• [REQUIRED ACTION A]
For each statement about the graph traversal text, answer yes or no and quote the words from the text that decide it: (i) The topic covers weighted shortest paths. (ii) Robert Tarjan put depth-first search on rigorous algorithmic footing in 1972. (iii) BFS keeps its frontier in a stack.
• [REQUIRED ACTION B]
According to the graph traversal text, what work does breadth-first search date to?
• [REQUIRED ACTION C]
Write out the graph traversal text between "- How does DFS" and "vertices plus edges?", inclusive, updating "traversals" to "algorithms".

• [TEXT BLOCK]

>>>>>

Graph Traversal
Graph traversal systematically visits the vertices and edges of a graph; breadth-first search explores level by level while depth-first search explores as deeply as possible before backtracking, and together they underpin most graph algorithms.
Definition
Graph traversal is the process of visiting every vertex (and examining every edge) of a graph in a systematic order; breadth-first search visits vertices in order of distance from a source, and depth-first search follows each path to its end before backtracking.
Scope
This topic covers the two fundamental graph-search strategies, breadth-first search (BFS) and depth-first search (DFS), their queue- and stack-based implementations, and the structural information they reveal — reachability, connected components, shortest paths in unweighted graphs, topological ordering, cycle detection, and strongly connected components. It excludes weighted shortest paths and flow problems, which build on traversal but are treated separately.
Core questions
- How do BFS and DFS differ in the order they visit vertices, and what does each reveal?
- How does BFS compute shortest paths in an unweighted graph?
- How does DFS enable topological sorting, cycle detection and component decomposition?
- Why do both traversals run in time linear in the number of vertices plus edges?
- How are visited markers and frontier structures used to avoid revisiting vertices?
Key concepts
- breadth-first search (BFS)
- depth-first search (DFS)
- visited set
- queue and stack frontiers
- connected components
- topological sort
- cycle detection
- strongly connected components
Key theories
- Breadth-first search and unweighted shortest paths
- BFS visits vertices in nondecreasing order of distance from the source using a queue, so it computes the minimum number of edges from the source to every reachable vertex in linear time.
- Depth-first search and linear graph algorithms
- DFS, with its discovery and finishing times and edge classification, yields linear-time algorithms for topological sorting, cycle detection, and finding strongly connected components, as systematized by Tarjan.
Clinical relevance
Traversal algorithms are everywhere: BFS finds shortest hop counts in unweighted networks and underlies web crawlers and peer-to-peer broadcast; DFS drives dependency resolution and build systems via topological sort, deadlock detection, maze and puzzle solving, and component analysis in social and biological networks.
History
Breadth-first search dates to Moore's 1959 work on maze routing and related independent efforts. Depth-first search was placed on rigorous algorithmic footing by Robert Tarjan in 1972, whose linear-time algorithms for strongly connected components and biconnectivity demonstrated DFS as a powerful general tool.
Key figures
- Robert Tarjan
- Edward F. Moore
- John Hopcroft
Related topics
Seminal works
- tarjan1972
- cormen2009
Frequently asked questions
- When should I use BFS rather than DFS?
- Use BFS when you need the shortest path in terms of number of edges or want to explore the graph in order of distance from a source. Use DFS for problems about structure — topological ordering, cycle detection, connected or strongly connected components — where exploring deeply and backtracking is natural.
- Why are BFS and DFS both linear time?
- Each vertex is marked visited and processed once, and each edge is examined a constant number of times, so the total work is proportional to the number of vertices plus the number of edges, written O(V + E).

<<<<<

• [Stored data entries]
>>>>>

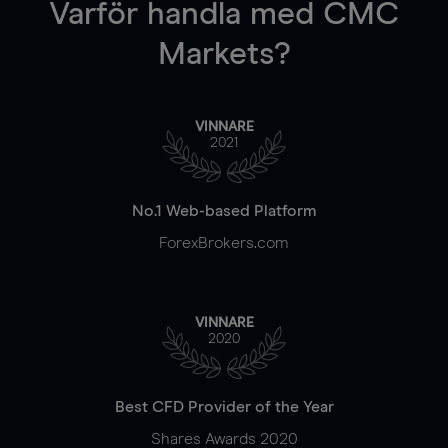
Varför handla
med CMC
Markets?
VINNARE
2021
No.1 Web-based Platform
ForexBrokers.com
VINNARE
2020
Best CFD Provider of the Year
Shares Awards 2020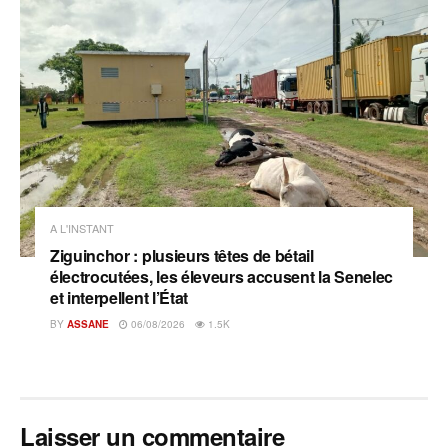
A L'INSTANT
Ziguinchor : plusieurs têtes de bétail
électrocutées, les éleveurs accusent la Senelec
et interpellent l’État
BY
ASSANE
06/08/2026
1.5K
Laisser un commentaire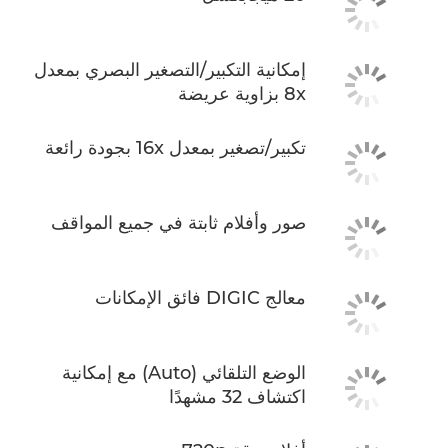
إمكانية التكبير/التصغير البصري بمعدل
8x بزاوية عريضة
تكبير/تصغير بمعدل 16x بجودة رائعة
صور وأفلام ثابتة في جميع المواقف
معالج DIGIC فائق الإمكانات
الوضع التلقائي (Auto) مع إمكانية
اكتشاف 32 مشهدًا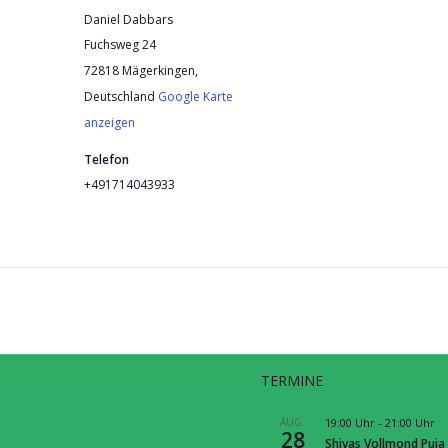
Daniel Dabbars
Fuchsweg 24
72818 Mägerkingen
,
Deutschland
Google Karte
anzeigen
Telefon
+491714043933
TERMINE
S
AUG.
19:00 Uhr
-
21:00 Uhr
28
Shivas Vollmond Puja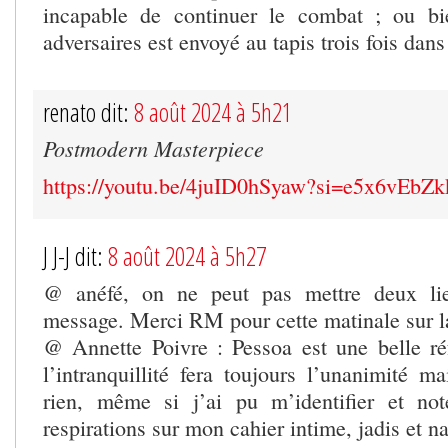
incapable de continuer le combat ; ou b
adversaires est envoyé au tapis trois fois dan
renato dit:
8 août 2024 à 5h21
Postmodern Masterpiece
https://youtu.be/4juID0hSyaw?si=e5x6vEbZ
J J-J dit:
8 août 2024 à 5h27
@ anéfé, on ne peut pas mettre deux l
message. Merci RM pour cette matinale sur l
@ Annette Poivre : Pessoa est une belle réf
l’intranquillité fera toujours l’unanimité m
rien, même si j’ai pu m’identifier et n
respirations sur mon cahier intime, jadis et n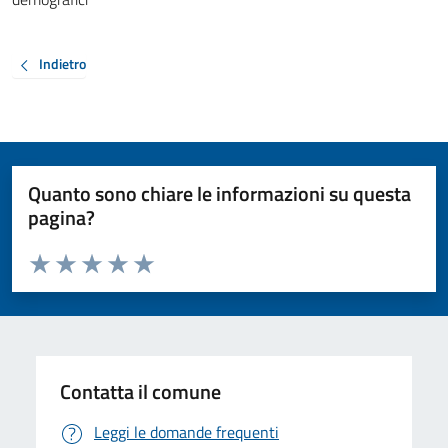
Indietro
Quanto sono chiare le informazioni su questa
pagina?
Valuta da 1 a 5 stelle la pagina
Valuta 1 stelle su 5
Valuta 2 stelle su 5
Valuta 3 stelle su 5
Valuta 4 stelle su 5
Valuta 5 stelle su 5
Contatta il comune
Leggi le domande frequenti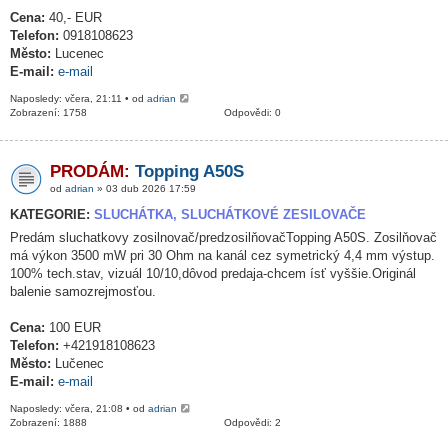
Cena:
40,- EUR
Telefon:
0918108623
Město:
Lucenec
E-mail:
e-mail
Naposledy: včera, 21:11 • od
adrian
Zobrazení: 1758
Odpovědi: 0
PRODÁM:
Topping A50S
od
adrian
» 03 dub 2026 17:59
KATEGORIE:
SLUCHÁTKA, SLUCHÁTKOVÉ ZESILOVAČE
Predám sluchatkovy zosilnovač/predzosilňovačTopping A50S. Zosilňovač
má výkon 3500 mW pri 30 Ohm na kanál cez symetrický 4,4 mm výstup.
100% tech.stav, vizuál 10/10,dôvod predaja-chcem ísť vyššie.Originál
balenie samozrejmosťou.
Cena:
100 EUR
Telefon:
+421918108623
Město:
Lučenec
E-mail:
e-mail
Naposledy: včera, 21:08 • od
adrian
Zobrazení: 1888
Odpovědi: 2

<<<<<

• [ANSWER SPACE A]
(i) No: "It excludes weighted shortest paths and flow problems"
(ii) Yes: "Depth-first search was placed on rigorous algorithmic footing by Robert Tarjan in 1972"
(iii) No: "BFS visits vertices in nondecreasing order of distance from the source using a queue"

• [ANSWER SPACE B]
Moore's 1959 work on maze routing, along with related independent efforts.

• [ANSWER SPACE C]
- How does DFS enable topological sorting, cycle detection and component decomposition?
- Why do both algorithms run in time linear in the number of vertices plus edges?